[What to work on] Reproduce the material below verbatim, without any alteration.

[Records to process]
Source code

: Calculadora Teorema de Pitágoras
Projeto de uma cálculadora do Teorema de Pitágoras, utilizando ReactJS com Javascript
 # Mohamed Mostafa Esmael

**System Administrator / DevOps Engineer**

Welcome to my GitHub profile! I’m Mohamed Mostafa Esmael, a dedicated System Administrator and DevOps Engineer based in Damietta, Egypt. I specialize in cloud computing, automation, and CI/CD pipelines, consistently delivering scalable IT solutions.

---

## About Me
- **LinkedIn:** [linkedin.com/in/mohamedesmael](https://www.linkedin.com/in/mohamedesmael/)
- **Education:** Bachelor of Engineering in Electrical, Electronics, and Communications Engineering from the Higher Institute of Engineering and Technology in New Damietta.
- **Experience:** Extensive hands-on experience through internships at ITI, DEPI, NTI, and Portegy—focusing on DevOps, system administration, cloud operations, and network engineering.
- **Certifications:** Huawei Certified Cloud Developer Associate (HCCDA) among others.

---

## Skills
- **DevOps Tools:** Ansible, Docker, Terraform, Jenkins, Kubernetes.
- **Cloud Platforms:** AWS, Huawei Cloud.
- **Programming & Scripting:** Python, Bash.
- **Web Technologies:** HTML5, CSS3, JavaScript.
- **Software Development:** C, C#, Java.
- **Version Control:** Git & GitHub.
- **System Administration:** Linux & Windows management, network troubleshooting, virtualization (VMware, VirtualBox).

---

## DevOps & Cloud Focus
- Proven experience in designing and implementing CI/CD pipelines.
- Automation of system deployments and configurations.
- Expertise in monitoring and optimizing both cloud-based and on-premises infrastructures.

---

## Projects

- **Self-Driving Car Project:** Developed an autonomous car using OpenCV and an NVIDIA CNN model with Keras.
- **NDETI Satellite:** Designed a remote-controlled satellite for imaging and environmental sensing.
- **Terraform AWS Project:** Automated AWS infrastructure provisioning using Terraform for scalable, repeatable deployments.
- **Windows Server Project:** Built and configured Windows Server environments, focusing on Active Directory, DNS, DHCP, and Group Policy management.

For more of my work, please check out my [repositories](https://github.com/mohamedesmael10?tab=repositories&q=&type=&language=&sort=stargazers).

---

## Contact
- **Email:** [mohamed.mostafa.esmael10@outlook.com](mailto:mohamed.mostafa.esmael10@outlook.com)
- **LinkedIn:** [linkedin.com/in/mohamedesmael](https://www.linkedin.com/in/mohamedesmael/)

[Output of the task]
Source code

: Calculadora Teorema de Pitágoras
Projeto de uma cálculadora do Teorema de Pitágoras, utilizando ReactJS com Javascript
 # Mohamed Mostafa Esmael

**System Administrator / DevOps Engineer**

Welcome to my GitHub profile! I’m Mohamed Mostafa Esmael, a dedicated System Administrator and DevOps Engineer based in Damietta, Egypt. I specialize in cloud computing, automation, and CI/CD pipelines, consistently delivering scalable IT solutions.

---

## About Me
- **LinkedIn:** [linkedin.com/in/mohamedesmael](https://www.linkedin.com/in/mohamedesmael/)
- **Education:** Bachelor of Engineering in Electrical, Electronics, and Communications Engineering from the Higher Institute of Engineering and Technology in New Damietta.
- **Experience:** Extensive hands-on experience through internships at ITI, DEPI, NTI, and Portegy—focusing on DevOps, system administration, cloud operations, and network engineering.
- **Certifications:** Huawei Certified Cloud Developer Associate (HCCDA) among others.

---

## Skills
- **DevOps Tools:** Ansible, Docker, Terraform, Jenkins, Kubernetes.
- **Cloud Platforms:** AWS, Huawei Cloud.
- **Programming & Scripting:** Python, Bash.
- **Web Technologies:** HTML5, CSS3, JavaScript.
- **Software Development:** C, C#, Java.
- **Version Control:** Git & GitHub.
- **System Administration:** Linux & Windows management, network troubleshooting, virtualization (VMware, VirtualBox).

---

## DevOps & Cloud Focus
- Proven experience in designing and implementing CI/CD pipelines.
- Automation of system deployments and configurations.
- Expertise in monitoring and optimizing both cloud-based and on-premises infrastructures.

---

## Projects

- **Self-Driving Car Project:** Developed an autonomous car using OpenCV and an NVIDIA CNN model with Keras.
- **NDETI Satellite:** Designed a remote-controlled satellite for imaging and environmental sensing.
- **Terraform AWS Project:** Automated AWS infrastructure provisioning using Terraform for scalable, repeatable deployments.
- **Windows Server Project:** Built and configured Windows Server environments, focusing on Active Directory, DNS, DHCP, and Group Policy management.

For more of my work, please check out my [repositories](https://github.com/mohamedesmael10?tab=repositories&q=&type=&language=&sort=stargazers).

---

## Contact
- **Email:** [mohamed.mostafa.esmael10@outlook.com](mailto:mohamed.mostafa.esmael10@outlook.com)
- **LinkedIn:** [linkedin.com/in/mohamedesmael](https://www.linkedin.com/in/mohamedesmael/)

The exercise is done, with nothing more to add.